[Opening EXTRACTED DATA section]

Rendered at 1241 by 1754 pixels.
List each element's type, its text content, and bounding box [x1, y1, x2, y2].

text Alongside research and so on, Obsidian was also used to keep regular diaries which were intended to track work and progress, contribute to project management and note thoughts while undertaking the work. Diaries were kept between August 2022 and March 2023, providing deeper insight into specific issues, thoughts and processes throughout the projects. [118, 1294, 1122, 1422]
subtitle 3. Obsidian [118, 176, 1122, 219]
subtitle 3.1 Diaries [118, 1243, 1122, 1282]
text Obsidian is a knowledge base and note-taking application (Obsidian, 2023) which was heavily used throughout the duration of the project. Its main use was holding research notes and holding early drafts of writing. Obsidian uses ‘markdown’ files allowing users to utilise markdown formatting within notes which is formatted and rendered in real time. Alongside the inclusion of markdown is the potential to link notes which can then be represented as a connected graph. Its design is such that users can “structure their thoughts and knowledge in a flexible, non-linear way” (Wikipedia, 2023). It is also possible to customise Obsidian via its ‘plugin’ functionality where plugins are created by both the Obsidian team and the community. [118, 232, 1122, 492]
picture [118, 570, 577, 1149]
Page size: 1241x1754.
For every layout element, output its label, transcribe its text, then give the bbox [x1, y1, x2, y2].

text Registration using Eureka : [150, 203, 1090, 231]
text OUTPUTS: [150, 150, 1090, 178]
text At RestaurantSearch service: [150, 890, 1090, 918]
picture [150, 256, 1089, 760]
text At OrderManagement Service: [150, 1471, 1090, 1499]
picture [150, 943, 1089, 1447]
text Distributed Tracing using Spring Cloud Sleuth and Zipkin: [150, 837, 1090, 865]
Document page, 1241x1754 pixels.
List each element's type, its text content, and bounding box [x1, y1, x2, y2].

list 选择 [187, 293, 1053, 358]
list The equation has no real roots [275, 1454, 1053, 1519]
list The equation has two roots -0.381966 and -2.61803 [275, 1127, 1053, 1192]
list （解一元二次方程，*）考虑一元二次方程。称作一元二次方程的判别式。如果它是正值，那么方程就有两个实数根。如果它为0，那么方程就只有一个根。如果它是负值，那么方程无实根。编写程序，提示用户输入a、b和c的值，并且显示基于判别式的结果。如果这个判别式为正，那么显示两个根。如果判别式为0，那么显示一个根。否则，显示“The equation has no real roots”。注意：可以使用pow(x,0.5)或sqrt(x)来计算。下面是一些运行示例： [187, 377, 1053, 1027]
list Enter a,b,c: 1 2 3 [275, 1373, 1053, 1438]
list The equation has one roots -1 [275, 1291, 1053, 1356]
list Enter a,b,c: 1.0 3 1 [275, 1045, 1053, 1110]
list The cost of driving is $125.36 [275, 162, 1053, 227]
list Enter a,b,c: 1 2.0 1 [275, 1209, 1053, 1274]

[Closing EXTRACTED DATA section]

Print the entries once more, identical in every line.

[RESULT]:
Rendered at 1241 by 1754 pixels.
List each element's type, its text content, and bounding box [x1, y1, x2, y2].

text Alongside research and so on, Obsidian was also used to keep regular diaries which were intended to track work and progress, contribute to project management and note thoughts while undertaking the work. Diaries were kept between August 2022 and March 2023, providing deeper insight into specific issues, thoughts and processes throughout the projects. [118, 1294, 1122, 1422]
subtitle 3. Obsidian [118, 176, 1122, 219]
subtitle 3.1 Diaries [118, 1243, 1122, 1282]
text Obsidian is a knowledge base and note-taking application (Obsidian, 2023) which was heavily used throughout the duration of the project. Its main use was holding research notes and holding early drafts of writing. Obsidian uses ‘markdown’ files allowing users to utilise markdown formatting within notes which is formatted and rendered in real time. Alongside the inclusion of markdown is the potential to link notes which can then be represented as a connected graph. Its design is such that users can “structure their thoughts and knowledge in a flexible, non-linear way” (Wikipedia, 2023). It is also possible to customise Obsidian via its ‘plugin’ functionality where plugins are created by both the Obsidian team and the community. [118, 232, 1122, 492]
picture [118, 570, 577, 1149]
Page size: 1241x1754.
For every layout element, output its label, transcribe its text, then give the bbox [x1, y1, x2, y2].

text Registration using Eureka : [150, 203, 1090, 231]
text OUTPUTS: [150, 150, 1090, 178]
text At RestaurantSearch service: [150, 890, 1090, 918]
picture [150, 256, 1089, 760]
text At OrderManagement Service: [150, 1471, 1090, 1499]
picture [150, 943, 1089, 1447]
text Distributed Tracing using Spring Cloud Sleuth and Zipkin: [150, 837, 1090, 865]
Document page, 1241x1754 pixels.
List each element's type, its text content, and bounding box [x1, y1, x2, y2].

list 选择 [187, 293, 1053, 358]
list The equation has no real roots [275, 1454, 1053, 1519]
list The equation has two roots -0.381966 and -2.61803 [275, 1127, 1053, 1192]
list （解一元二次方程，*）考虑一元二次方程。称作一元二次方程的判别式。如果它是正值，那么方程就有两个实数根。如果它为0，那么方程就只有一个根。如果它是负值，那么方程无实根。编写程序，提示用户输入a、b和c的值，并且显示基于判别式的结果。如果这个判别式为正，那么显示两个根。如果判别式为0，那么显示一个根。否则，显示“The equation has no real roots”。注意：可以使用pow(x,0.5)或sqrt(x)来计算。下面是一些运行示例： [187, 377, 1053, 1027]
list Enter a,b,c: 1 2 3 [275, 1373, 1053, 1438]
list The equation has one roots -1 [275, 1291, 1053, 1356]
list Enter a,b,c: 1.0 3 1 [275, 1045, 1053, 1110]
list The cost of driving is $125.36 [275, 162, 1053, 227]
list Enter a,b,c: 1 2.0 1 [275, 1209, 1053, 1274]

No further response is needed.